Icône du mal dans les mythologies hébraïque, sumérienne, babylonienne, cananéenne, perse et arabe, elle est considérée par le judaïsme comme le plus redoutable des démons. La Cabale et le Talmud hébreux mettent en garde les hommes quant à ses méfaits et ses agissements pour les envoûter.

Mais qui est réellement Lilith et pourquoi la connaît-on comme l’incarnation féminine du mal ? Le Talmud la décrit comme étant la première épouse d’Adam. Auprès de cette première figure féminine, il n’est pas heureux parce qu’elle le questionnait sans cesse : pourquoi devait-elle être dans la position inférieure lors de l’acte sexuel s’ils avaient été crées de la poussière de la même façon et qu’ils étaient égaux ? Selon la tradition juive, lorsque Adam insista pour garder la position supérieure, Lilith refusa de se soumettre et, prononçant le nom secret de Dieu, s’échappa vers la Mer Rouge qu’on disait peuplée de démons.

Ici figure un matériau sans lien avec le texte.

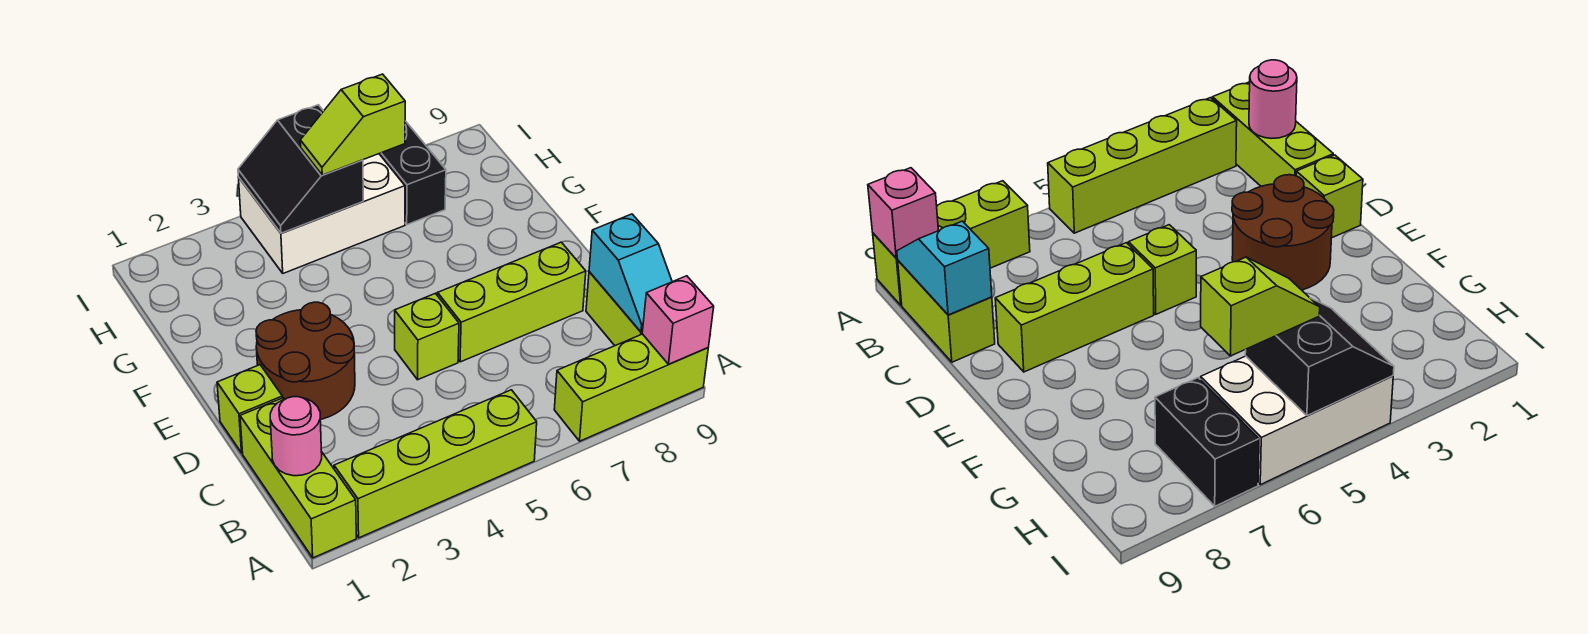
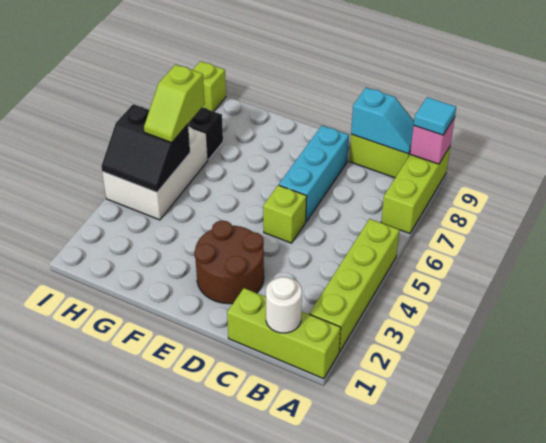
none -> cyan 1x1 tile [414,97,456,135]
pink 1x1 round brick [270,397,322,476] -> white 1x1 round brick [266,277,302,333]
lime 1x1 brick [217,365,282,453] -> lime 1x1 brick moved to [193,61,226,111]
lime 1x3 brick [438,242,586,362] -> cyan 1x3 brick [279,126,349,221]

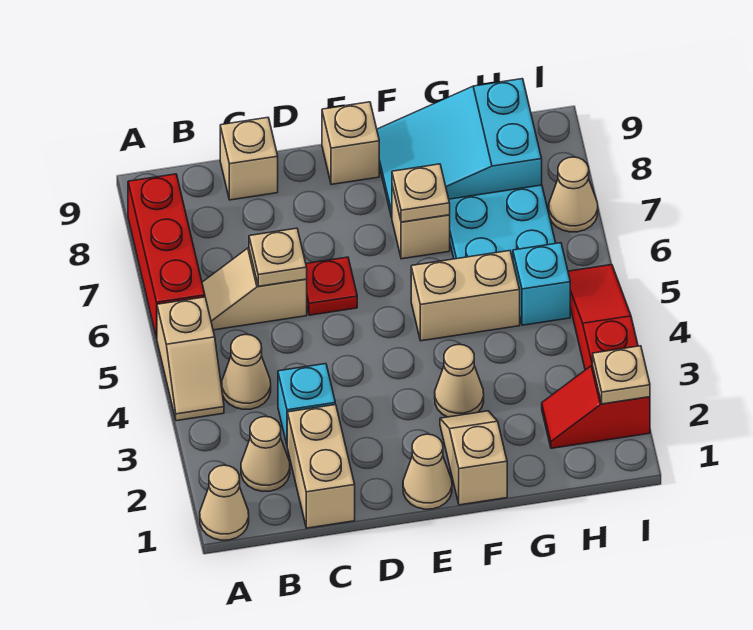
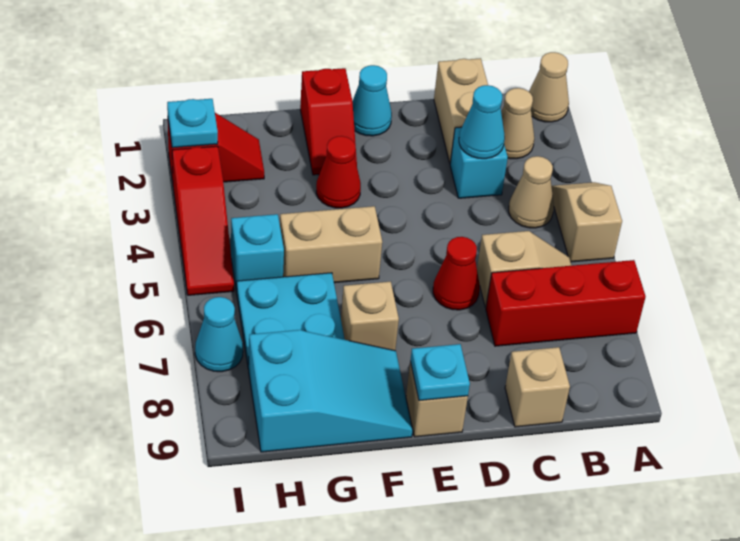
red 1x3 brick [128,174,205,338] -> red 1x3 brick turned to [486,260,646,346]
none -> cyan 1x1 cone [459,85,505,159]
tan 1x1 plate [249,228,307,286] -> none
red 1x1 plate [306,257,357,315] -> red 1x1 cone [433,237,480,310]
tan 1x1 cone [403,434,452,509] -> cyan 1x1 cone [352,65,392,136]
none -> cyan 1x1 plate [410,344,470,401]
tan 1x2 slope [440,411,507,505] -> red 1x2 slope [300,68,357,175]
tan 1x1 cone [435,345,484,417] -> red 1x1 cone [316,136,361,208]
tan 1x1 plate [392,164,450,222] -> none
tan 1x1 plate [593,346,650,404] -> cyan 1x1 plate [167,99,218,148]
tan 1x1 cone [549,157,598,232] -> cyan 1x1 cone [195,297,243,372]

Là, elle se consacra à une luxure déchaînée, donnant naissance à plus de cent démons par jour. Yahvé envoya trois anges pour lui demander de retourner auprès d’Adam mais elle refusa.

Les cheveux noirs et longs, la peau claire, les yeux hypnotisant ceux qui osent les regarder, Lilith a pour couleur le rouge, comme le sang qu’elle aspire à boire… Son symbole est la chouette, présage du mal, animal maudit capable de voir la nuit…

Lilith devient ainsi une représentation féminine du mal. Après avoir abandonné Adam, elle épouse le démon Samael. Elle s’introduit dans l’inconscient collectif comme une sorcière séductrice, une incarnation de la luxure déchaînée, une mère étrangleuse, un succube assassin d’enfants, un vampire… Alors, de la côte d’Adam, vient la naissance d’Ève, femme obéissante et bonne à qui l’homme peut se fier et qui n’abandonnera jamais celui-ci.

Ève et Lilith sont deux visages de la Déesse, deux facettes de la femme : la lumière et l’ombre, la vie et la mort, l’épouse et l’amante, la raison et l’instinct. Deux parties du féminin unies et adorées à l’époque du matriarcat parce qu’intégrées à un tout. Elles se séparent avec l’arrivée du patriarcat, qui condamne Lilith aux ténèbres et avec elle l’instinct, la force et la liberté de la femme.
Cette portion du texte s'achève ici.